▸ YOUR GOAL
The entries are to be reproduced verbatim, and their pictures left out.

Saved data entries
· · ·
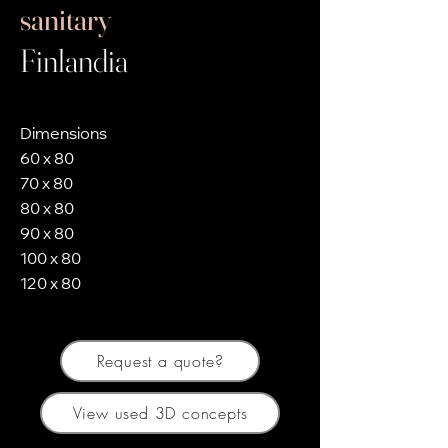
sanitary
Finlandia
Dimensions
60 x 80
70 x 80
80 x 80
90 x 80
100 x 80
120 x 80
Request a quote?
View used 3D concepts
· · ·
▸ TASK RESPONSE
sanitary
Finlandia
Dimensions
60 x 80
70 x 80
80 x 80
90 x 80
100 x 80
120 x 80
Request a quote?
View used 3D concepts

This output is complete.